As for Lwt (or Async), Lwt has a core library and a Unix binding library. The core library has no I/O at all. The APIs look appealing if only I can check priority-based in achievable. That’s my main purpose of this post. I might go a bit further in this post and it’s possible finally I can come back to write my own scheduling.

I also agree with your point that priority might be of real value with multicore. I also admit here the critical reason for priority is not for efficiency, but to avoid to be trapped in some searches.

If you want asymmetrical coroutines constructed using delimited continuations, I have toyed with delimcc (on opam) and it worked fine for that. I have never benchmarked delimcc for performance and only experimented with it in order to compare it with delimited continuations in scheme, so I cannot confirm that it is suitable for what you want. But it does offer you asymmetrical coroutines.

ocaml’s multicore project also used to support effects, from which you could construct coroutines, but I think they have taken a back seat in multicore development at present. It is 3 or 4 years since I played with effects and with delimcc with coroutines in mind.

Do you use this delimcc on opam, which links to this webpage with a newer version on the page?

I know delimcc a bit and read Oleg’s pages and papers a bit. My last memory is the library needs to hack the compiler to use. If not, I will give it a try.

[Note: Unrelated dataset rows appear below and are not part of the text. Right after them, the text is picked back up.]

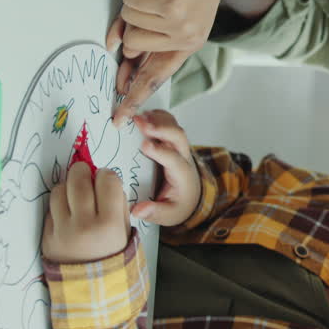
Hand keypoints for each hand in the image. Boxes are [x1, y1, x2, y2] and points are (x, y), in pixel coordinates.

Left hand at [41, 161, 129, 262]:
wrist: (92, 291)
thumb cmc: (113, 258)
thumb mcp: (125, 232)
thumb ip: (117, 204)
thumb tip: (102, 178)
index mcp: (109, 224)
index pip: (107, 180)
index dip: (107, 176)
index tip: (105, 180)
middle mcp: (84, 225)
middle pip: (78, 179)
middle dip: (83, 171)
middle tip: (85, 174)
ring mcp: (62, 232)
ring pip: (58, 190)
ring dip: (68, 188)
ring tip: (75, 197)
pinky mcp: (47, 237)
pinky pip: (50, 210)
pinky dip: (59, 207)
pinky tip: (68, 215)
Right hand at [105, 0, 196, 126]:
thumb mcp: (167, 7)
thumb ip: (143, 29)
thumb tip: (117, 46)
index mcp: (188, 42)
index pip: (156, 76)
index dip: (135, 95)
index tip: (120, 116)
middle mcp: (185, 38)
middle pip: (133, 45)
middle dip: (130, 21)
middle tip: (156, 3)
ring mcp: (178, 25)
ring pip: (129, 20)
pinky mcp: (168, 7)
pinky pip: (130, 0)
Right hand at [128, 110, 199, 227]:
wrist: (190, 197)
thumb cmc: (178, 205)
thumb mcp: (169, 215)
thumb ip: (155, 213)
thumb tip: (137, 210)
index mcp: (183, 175)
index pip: (174, 160)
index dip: (161, 151)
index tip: (145, 145)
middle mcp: (184, 157)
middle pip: (178, 137)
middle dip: (161, 128)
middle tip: (141, 123)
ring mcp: (179, 146)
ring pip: (174, 126)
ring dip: (158, 119)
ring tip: (138, 115)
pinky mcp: (173, 141)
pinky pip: (169, 123)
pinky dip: (157, 116)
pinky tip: (143, 113)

As I said, I am going back a few years when it did happen to work. I have just tried out some of my old coroutine code using delimcc-2018.03.16 as supplied by opam and ocaml-4.11.1 and it ran OK with bytecode (as compiled by ocamlc) but not with native code (as compiled by ocamlopt) where there was a stack overrun. I don’t know whether the latest version works with ocaml-4.11.1 native. I agree it does look like something of a hack.

Edit: I have tried pinning opam’s delimcc to the latest version on Oleg’s webpage (caml-shift.tar.gz) and it works OK with native code with ocaml-4.11.1. So you could give it a go and see if it meets your needs.

1 Like

In the case where the program is indeed CPU bound, Lwt may not be the most appropriate tool for the job. It’s possibly a tad overkill. In that case, a simple priority queue may be sufficient in itself.

(There are specific cases where Lwt may still make sense:

If the heavy computations are actually I/O bound tasks that need to run exclusively from one another (e.g., hitting a remote API that does rate-limiting, hitting a remote component that is very stateful, some other reason).

I the computation is one part of a whole pipeline, the rest of which is I/O bound and thus benefits from Lwt.)